Data extract:
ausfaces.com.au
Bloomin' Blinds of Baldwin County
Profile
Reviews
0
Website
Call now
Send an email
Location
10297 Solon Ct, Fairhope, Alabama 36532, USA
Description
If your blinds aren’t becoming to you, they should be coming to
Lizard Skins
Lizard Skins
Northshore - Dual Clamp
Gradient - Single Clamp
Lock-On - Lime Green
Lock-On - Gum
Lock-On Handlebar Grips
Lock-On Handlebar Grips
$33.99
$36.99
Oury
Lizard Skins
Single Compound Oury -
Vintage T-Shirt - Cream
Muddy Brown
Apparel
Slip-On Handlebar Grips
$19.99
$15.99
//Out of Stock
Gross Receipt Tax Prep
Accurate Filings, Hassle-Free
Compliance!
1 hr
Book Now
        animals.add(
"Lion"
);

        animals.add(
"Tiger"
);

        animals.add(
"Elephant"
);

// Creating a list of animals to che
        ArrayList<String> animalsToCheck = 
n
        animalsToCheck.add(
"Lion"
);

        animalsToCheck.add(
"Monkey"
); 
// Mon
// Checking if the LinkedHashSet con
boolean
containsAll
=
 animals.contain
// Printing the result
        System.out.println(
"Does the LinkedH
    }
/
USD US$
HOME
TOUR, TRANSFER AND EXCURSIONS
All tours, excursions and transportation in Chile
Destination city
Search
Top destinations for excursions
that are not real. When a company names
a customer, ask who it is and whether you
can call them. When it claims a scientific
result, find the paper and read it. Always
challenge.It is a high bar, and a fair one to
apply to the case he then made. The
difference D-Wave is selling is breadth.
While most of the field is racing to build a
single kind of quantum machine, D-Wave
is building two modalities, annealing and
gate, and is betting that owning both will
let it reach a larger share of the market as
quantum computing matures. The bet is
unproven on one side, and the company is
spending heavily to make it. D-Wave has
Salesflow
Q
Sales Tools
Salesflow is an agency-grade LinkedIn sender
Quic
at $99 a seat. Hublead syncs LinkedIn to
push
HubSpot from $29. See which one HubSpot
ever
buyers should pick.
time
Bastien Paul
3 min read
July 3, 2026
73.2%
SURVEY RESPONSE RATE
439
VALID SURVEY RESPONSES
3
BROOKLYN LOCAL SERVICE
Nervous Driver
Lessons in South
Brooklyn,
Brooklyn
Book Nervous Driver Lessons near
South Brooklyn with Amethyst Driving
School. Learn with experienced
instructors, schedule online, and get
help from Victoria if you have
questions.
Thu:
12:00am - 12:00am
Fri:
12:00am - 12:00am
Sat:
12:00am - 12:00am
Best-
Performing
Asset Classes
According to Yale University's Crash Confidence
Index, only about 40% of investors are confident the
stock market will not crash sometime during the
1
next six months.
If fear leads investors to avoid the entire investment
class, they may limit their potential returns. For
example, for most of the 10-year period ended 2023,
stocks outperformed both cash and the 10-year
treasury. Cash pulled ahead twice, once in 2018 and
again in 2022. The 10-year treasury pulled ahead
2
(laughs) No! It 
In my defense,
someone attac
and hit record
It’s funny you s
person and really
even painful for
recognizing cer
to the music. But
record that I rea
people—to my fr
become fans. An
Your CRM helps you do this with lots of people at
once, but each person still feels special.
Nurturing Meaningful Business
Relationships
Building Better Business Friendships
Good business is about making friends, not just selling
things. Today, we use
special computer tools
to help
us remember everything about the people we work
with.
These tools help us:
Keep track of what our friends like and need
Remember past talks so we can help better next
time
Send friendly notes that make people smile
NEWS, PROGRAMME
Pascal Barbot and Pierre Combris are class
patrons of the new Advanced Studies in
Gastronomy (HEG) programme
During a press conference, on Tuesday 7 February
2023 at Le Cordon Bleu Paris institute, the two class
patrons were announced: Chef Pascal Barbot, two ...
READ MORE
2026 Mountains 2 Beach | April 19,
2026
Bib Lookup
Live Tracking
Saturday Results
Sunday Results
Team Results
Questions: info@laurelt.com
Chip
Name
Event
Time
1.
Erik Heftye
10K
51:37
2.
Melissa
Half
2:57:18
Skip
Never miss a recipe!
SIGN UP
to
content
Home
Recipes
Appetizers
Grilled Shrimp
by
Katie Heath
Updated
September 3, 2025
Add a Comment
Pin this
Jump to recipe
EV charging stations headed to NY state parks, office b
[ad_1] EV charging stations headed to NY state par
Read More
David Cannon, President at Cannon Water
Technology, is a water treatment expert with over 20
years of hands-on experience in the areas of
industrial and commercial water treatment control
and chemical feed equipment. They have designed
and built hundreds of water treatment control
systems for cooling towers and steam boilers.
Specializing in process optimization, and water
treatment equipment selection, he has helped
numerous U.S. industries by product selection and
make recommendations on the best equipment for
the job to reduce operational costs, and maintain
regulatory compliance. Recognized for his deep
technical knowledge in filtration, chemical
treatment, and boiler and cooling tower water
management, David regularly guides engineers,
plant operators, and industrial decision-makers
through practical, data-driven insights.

Task details: Quote the data above from the line containing "Questions: info@laurelt.com" to the line containing "industrial and commercial", inclusive, and stop.

Worked solution:
Questions: info@laurelt.com
Chip
Name
Event
Time
1.
Erik Heftye
10K
51:37
2.
Melissa
Half
2:57:18
Skip
Never miss a recipe!
SIGN UP
to
content
Home
Recipes
Appetizers
Grilled Shrimp
by
Katie Heath
Updated
September 3, 2025
Add a Comment
Pin this
Jump to recipe
EV charging stations headed to NY state parks, office b
[ad_1] EV charging stations headed to NY state par
Read More
David Cannon, President at Cannon Water
Technology, is a water treatment expert with over 20
years of hands-on experience in the areas of
industrial and commercial water treatment control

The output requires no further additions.